A avaliação comportamental inicial é realizada em quatro sessões, porém existem casos que se faz necessário maior número de sessões. Cabe ressaltar que a avaliação não é apenas uma fase, é um processo, visto que o comportamento é multideterminado e pode adquirir nova função. Sendo assim, a avaliação comportamental é realizada no início e durante o processo terapêutico.

A metodologia utilizada para a avaliação é a análise funcional do comportamento, caracterizada por compreender que qualquer comportamento está numa relação específica com o ambiente e é mantido pelas consequências. O terapeuta analisa os comportamentos do indivíduo, compreendendo o que “provoca” e o que mantem o mesmo.

Por meio dessa análise, é possível levantar hipóteses, identificar déficits e excessos comportamentais e a prevalência de sintomas. Na coleta de informações para a avaliação, além do relato, realiza-se a entrevista (anamnese) e aplicações de questionários e inventários direcionados de acordo com a queixa. Quando necessário, o terapeuta faz observação do paciente em ambiente natural. Após o resultado da avaliação é proposto uma intervenção focada e individualizada.

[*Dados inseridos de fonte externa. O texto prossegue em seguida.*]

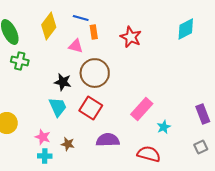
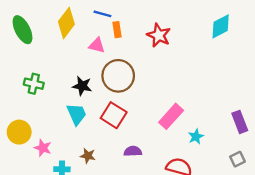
green cross: (20, 61) -> (34, 84), moved
pink star: (43, 137) -> (43, 148), moved
purple semicircle: (108, 140) -> (133, 151), size x0.7

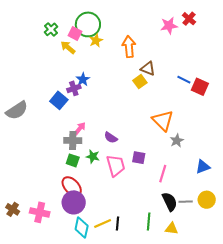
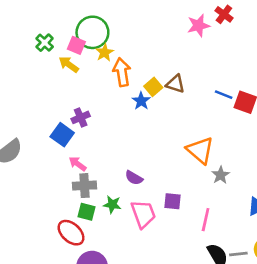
orange arrow: (129, 47) -> (122, 72), moved
blue star: (83, 79) -> (141, 101), moved
yellow square: (140, 82) -> (153, 87), moved
pink arrow: (80, 128) -> (78, 164), moved, turned -88
red ellipse: (72, 186) -> (71, 233), moved

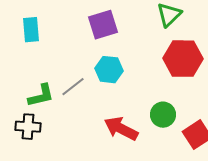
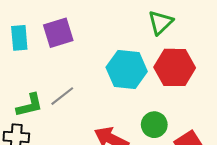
purple square: (103, 25) -> (58, 33), moved
cyan hexagon: (109, 70) -> (127, 69), moved, size x1.4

A intervenção comportamental é sempre individualizada e integra os aspectos do desenvolvimento humano: motor, cognitivo, social, emocional e verbal. Pode-se ressaltar que a psicoterapia comportamental, além de possuir uma metodologia própria considera que o psicoterapeuta é um modelo e agente reforçador no contexto terapêutico.  A psicoterapia é educativa e preventiva, promove a aprendizagem de comportamentos que concorram com o problema. O indivíduo aprende com o terapeuta novos comportamentos (mais saudáveis) por modelo e/ou por instruções de regras, tarefas e leituras. O objetivo é de desenvolver estratégias educativas mais eficazes e instrumentos para mudar o comportamento.

O terapeuta trabalha tanto focado diretamente no paciente, quanto como mediador na relação com seu meio, ou seja, entre situações e pessoas que podem facilitar o aparecimento de padrões comportamentais considerados “problemas”.